Per rappresentare le linee-barriera che avvolgono il mondo in una rete di
proibizioni, l'artista ha scelto delle biglie di vetro, mosaico mutante per
un equilibrio impossibile e utopico. Non esiste arte senza rischio e la sua
è una poetica della "resistenza". Alta tensione da applicarsi
al corpo, agli ambienti, allo sguardo del pubblico. La sua linea di design
sforna da anni una sorta di modelli per strumenti di tortura. "Pensi
che ai miei mobili ti ci puoi appoggiare, che possano dare conforto al corpo
stanco e invece sono inutilizzabili, creano allarme e disagio, sono delle
prigioni", confessa candidamente. Come Deep Throat, all'apparenza bianca
tavola imbandita per un pasto frugale in famiglia che però induce a
un moto di repulsione quando si scopre nel piatto la ripresa video della gola
e dell'atto (cannibalico) del mangiare in diretta. "L'arte - dice ancora
Hatoum - per me che ho vissuto in un paese destabilizzato e in guerra, è
una cosa difficile". È disorientamento, nomadismo, una tattica
di sabotaggio. "Agli inizi degli anni ottanta, ho utilizzato il mio corpo
nelle performances perché lo consideravo il mio unico documento d'identità:
è attraverso i sensi, infatti, che tutti abbiamo esperienza del mondo".

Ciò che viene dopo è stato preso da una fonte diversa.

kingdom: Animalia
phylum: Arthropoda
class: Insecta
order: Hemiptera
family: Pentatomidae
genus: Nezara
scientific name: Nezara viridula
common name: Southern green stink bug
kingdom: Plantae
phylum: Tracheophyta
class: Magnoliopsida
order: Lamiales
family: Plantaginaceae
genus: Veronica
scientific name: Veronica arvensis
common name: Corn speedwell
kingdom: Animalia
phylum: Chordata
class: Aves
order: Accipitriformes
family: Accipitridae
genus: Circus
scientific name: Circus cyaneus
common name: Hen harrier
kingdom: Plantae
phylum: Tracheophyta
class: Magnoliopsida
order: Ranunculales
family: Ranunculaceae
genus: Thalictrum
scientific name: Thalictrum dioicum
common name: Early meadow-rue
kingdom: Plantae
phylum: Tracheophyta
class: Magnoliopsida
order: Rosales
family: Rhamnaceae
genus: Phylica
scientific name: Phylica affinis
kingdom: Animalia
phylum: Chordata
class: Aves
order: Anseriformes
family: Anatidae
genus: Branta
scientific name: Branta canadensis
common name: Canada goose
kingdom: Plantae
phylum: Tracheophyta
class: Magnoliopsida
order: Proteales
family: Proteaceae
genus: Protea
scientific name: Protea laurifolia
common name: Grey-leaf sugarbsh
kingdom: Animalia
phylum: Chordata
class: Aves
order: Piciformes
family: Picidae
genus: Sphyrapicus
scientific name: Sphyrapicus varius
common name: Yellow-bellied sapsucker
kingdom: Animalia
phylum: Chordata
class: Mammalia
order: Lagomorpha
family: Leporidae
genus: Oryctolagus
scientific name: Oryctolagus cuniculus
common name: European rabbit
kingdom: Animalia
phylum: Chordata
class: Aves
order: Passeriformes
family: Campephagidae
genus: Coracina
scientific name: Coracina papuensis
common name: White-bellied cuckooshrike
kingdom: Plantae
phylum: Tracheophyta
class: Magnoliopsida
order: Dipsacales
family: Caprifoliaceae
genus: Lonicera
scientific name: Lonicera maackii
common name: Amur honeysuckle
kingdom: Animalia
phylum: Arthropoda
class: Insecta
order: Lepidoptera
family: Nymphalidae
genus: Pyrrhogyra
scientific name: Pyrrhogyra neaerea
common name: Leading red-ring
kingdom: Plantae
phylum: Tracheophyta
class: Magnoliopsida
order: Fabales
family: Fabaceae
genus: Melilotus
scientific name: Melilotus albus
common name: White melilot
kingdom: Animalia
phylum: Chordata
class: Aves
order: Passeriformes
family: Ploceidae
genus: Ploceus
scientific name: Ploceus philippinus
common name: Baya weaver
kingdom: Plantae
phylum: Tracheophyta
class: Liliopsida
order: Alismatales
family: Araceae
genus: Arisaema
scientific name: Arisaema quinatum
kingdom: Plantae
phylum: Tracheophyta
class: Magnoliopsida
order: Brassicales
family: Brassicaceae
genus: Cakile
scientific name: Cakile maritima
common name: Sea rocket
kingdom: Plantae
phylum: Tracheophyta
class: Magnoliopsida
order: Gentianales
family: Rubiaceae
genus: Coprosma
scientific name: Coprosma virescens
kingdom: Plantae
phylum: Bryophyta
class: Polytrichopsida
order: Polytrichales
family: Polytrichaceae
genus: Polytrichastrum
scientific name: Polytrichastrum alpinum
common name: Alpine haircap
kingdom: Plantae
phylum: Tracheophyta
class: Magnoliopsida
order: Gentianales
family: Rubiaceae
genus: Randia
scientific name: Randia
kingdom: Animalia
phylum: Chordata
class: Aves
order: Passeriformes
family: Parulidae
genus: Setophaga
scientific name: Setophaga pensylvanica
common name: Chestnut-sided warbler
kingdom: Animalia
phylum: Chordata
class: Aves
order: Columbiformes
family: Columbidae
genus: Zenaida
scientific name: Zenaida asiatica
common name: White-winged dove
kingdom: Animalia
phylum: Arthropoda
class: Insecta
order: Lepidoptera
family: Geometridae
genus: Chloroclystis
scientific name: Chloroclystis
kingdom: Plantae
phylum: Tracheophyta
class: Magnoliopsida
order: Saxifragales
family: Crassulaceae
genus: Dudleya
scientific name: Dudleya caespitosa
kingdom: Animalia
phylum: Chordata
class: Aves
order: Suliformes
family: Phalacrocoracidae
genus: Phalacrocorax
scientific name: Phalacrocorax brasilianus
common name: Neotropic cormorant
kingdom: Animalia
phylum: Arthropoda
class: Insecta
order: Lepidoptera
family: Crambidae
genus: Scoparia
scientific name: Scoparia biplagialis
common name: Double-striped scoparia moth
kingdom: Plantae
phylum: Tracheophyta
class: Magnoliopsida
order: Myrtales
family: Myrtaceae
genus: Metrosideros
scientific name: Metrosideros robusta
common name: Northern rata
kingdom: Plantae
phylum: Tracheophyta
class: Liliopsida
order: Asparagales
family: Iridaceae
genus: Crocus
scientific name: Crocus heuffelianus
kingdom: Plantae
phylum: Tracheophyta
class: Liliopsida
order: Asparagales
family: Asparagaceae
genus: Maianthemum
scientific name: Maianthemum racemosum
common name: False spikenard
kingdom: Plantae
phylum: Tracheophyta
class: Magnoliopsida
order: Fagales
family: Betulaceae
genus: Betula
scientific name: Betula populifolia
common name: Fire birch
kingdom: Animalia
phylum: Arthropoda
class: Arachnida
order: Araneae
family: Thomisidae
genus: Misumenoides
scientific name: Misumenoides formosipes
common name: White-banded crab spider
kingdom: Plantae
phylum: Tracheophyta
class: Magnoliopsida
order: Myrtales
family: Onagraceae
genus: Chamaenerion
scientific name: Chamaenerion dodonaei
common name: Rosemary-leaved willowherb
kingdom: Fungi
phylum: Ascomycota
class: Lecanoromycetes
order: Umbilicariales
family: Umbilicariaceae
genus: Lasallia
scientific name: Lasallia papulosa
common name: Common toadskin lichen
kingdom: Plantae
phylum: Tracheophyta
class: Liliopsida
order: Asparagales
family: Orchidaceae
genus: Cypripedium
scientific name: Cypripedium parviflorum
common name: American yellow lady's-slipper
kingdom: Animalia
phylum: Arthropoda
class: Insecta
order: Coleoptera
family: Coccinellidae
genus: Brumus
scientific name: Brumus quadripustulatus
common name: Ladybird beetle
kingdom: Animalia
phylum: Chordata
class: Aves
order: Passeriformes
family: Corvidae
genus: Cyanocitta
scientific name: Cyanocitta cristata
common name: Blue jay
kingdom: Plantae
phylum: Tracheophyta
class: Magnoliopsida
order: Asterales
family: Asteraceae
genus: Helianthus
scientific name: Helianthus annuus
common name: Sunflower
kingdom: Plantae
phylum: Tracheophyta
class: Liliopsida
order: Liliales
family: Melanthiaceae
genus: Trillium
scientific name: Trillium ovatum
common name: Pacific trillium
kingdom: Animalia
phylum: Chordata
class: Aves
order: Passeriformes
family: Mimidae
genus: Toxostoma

Da lì, dall'uso spregiudicato della propria individualità, nasce
quell'alienazione collettiva che crea uno stato di allerta e produce camere
di sorveglianza con circuiti elettrici, luci poliziesche in agguato e nessuna
fiducia in un futuro privo di guerre (il conflitto è in atto, mai sopito,
anche all'interno di se stessi quando la vita è stata un progressivo
allontamento dalle amate radici). Soprattutto, ogni opera di Mona Hatoum esige
una reazione fisica da chi osserva, un intervento attivo. Il set della paura
allestito richiede un contributo etico, ma anche ironico. Che sia pure un
attacco di nausea o disgusto, non importa. Offre l'occasione di un viaggio
in un "luogo sconosciuto", è un esorcismo di magia bianca
che aiuta ad "uscire dal ghetto del privato per socializzare le proprie
esperienze". Per questo motivo, Mona Hatoum ha affermato più volte
di preferire che le sue opere vengano acquistate, o comunque mostrate, nei
musei. Soltanto così si può raggiungere il maggior numero di
persone possibile e fornire un'utile chiave per aprire le porte della coscienza.